§ The problem: Your answer should be the line containing "миер беше потребен" and every line after it to the end of the records below, word for word.

(Source data)
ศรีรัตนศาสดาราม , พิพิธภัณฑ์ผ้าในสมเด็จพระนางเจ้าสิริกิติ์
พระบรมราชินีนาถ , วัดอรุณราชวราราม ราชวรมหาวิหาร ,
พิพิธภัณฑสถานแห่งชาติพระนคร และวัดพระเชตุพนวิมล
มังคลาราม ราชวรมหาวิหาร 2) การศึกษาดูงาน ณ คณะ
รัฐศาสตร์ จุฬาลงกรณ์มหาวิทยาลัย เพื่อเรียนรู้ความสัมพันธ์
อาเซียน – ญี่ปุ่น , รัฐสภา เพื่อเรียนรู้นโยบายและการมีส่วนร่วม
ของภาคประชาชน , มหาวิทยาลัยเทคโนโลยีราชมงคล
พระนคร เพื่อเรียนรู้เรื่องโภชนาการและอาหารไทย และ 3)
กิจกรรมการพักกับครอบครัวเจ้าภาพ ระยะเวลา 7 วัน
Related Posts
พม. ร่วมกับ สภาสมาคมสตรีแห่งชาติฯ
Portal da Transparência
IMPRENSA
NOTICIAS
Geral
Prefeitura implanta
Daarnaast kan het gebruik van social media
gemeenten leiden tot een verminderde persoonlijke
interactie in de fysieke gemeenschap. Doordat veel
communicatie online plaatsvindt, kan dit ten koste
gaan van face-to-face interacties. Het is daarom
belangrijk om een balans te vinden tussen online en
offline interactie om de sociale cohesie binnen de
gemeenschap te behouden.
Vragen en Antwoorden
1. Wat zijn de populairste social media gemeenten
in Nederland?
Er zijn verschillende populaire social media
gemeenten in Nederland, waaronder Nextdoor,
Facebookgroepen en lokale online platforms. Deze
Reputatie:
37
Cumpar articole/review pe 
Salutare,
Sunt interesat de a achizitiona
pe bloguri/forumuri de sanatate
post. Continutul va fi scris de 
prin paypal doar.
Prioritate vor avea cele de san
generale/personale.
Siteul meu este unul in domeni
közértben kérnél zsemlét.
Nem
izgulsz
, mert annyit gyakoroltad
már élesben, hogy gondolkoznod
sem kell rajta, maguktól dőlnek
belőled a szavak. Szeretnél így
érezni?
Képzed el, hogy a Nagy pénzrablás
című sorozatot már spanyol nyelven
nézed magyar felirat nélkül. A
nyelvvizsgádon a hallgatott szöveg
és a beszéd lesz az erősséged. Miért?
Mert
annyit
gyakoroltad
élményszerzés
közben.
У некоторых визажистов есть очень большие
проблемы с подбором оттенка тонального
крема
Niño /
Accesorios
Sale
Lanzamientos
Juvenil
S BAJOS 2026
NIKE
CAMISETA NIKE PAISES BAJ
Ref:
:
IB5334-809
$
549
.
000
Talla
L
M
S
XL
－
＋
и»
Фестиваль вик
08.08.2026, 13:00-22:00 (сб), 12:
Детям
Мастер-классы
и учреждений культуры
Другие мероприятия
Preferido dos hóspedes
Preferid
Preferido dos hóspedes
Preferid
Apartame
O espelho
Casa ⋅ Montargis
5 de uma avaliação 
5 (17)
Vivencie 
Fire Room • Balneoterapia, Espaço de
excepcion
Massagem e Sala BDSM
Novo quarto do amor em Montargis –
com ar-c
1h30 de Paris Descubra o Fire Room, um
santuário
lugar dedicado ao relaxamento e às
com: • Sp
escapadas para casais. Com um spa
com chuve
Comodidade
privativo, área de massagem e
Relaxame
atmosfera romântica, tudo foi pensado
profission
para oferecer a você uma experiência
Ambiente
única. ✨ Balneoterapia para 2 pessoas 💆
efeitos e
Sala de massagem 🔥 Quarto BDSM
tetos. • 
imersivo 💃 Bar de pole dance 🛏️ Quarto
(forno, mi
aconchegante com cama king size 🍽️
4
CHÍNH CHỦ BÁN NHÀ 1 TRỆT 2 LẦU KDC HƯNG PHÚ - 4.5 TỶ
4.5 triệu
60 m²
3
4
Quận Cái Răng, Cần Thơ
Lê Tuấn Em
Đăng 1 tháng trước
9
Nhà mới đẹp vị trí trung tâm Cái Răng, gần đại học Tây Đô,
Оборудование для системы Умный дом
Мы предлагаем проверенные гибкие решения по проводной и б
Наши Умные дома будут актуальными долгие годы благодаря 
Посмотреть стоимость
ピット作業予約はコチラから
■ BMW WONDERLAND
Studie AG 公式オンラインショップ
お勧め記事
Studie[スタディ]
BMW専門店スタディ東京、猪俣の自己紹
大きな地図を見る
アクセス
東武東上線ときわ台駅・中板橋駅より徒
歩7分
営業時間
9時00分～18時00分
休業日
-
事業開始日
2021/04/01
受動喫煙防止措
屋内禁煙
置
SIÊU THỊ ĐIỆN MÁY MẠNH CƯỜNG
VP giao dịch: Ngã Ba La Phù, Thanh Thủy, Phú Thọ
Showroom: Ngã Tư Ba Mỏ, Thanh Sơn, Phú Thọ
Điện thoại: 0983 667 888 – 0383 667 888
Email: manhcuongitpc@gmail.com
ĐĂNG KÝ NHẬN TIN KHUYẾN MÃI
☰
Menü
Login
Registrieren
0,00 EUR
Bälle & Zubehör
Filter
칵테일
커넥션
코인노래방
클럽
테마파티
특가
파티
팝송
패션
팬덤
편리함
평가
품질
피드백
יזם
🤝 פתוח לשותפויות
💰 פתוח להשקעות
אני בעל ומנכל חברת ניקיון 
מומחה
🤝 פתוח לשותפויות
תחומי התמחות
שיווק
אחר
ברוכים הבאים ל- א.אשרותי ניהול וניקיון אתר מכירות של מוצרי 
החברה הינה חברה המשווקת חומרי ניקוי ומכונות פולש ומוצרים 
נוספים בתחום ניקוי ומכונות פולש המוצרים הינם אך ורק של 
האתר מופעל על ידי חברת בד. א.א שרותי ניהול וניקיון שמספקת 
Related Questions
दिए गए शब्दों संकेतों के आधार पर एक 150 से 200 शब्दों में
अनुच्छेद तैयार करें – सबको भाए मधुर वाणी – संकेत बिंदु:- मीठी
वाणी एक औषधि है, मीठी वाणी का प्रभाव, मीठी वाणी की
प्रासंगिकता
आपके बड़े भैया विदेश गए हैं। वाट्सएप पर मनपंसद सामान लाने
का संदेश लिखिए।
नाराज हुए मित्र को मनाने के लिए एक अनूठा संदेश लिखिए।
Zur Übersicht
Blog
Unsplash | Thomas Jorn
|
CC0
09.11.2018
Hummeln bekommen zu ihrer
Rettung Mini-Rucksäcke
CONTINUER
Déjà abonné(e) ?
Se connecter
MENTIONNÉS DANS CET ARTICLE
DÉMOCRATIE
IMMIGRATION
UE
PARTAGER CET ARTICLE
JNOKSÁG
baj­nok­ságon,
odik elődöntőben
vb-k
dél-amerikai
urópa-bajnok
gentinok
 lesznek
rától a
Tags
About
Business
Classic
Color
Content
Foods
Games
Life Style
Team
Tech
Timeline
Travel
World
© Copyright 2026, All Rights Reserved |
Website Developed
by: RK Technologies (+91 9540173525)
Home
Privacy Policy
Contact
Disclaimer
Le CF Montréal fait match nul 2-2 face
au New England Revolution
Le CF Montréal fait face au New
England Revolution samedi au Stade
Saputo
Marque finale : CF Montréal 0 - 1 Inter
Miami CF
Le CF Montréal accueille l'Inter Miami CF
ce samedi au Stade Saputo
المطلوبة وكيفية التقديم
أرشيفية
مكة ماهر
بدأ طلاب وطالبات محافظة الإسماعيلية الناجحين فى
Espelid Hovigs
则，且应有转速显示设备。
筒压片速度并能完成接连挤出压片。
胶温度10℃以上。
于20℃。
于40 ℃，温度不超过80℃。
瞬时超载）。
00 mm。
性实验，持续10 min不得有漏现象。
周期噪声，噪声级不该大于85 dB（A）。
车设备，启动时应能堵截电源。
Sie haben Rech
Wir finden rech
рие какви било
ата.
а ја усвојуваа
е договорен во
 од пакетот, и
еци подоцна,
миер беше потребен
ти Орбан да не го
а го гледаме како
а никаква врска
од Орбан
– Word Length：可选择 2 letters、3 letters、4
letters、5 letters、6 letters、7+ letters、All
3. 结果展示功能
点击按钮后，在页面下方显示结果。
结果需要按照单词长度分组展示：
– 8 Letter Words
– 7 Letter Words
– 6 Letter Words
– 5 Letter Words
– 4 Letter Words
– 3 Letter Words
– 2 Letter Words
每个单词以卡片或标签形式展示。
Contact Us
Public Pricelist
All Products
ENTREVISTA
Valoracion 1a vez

§ Answer space:
миер беше потребен
ти Орбан да не го
а го гледаме како
а никаква врска
од Орбан
– Word Length：可选择 2 letters、3 letters、4
letters、5 letters、6 letters、7+ letters、All
3. 结果展示功能
点击按钮后，在页面下方显示结果。
结果需要按照单词长度分组展示：
– 8 Letter Words
– 7 Letter Words
– 6 Letter Words
– 5 Letter Words
– 4 Letter Words
– 3 Letter Words
– 2 Letter Words
每个单词以卡片或标签形式展示。
Contact Us
Public Pricelist
All Products
ENTREVISTA
Valoracion 1a vez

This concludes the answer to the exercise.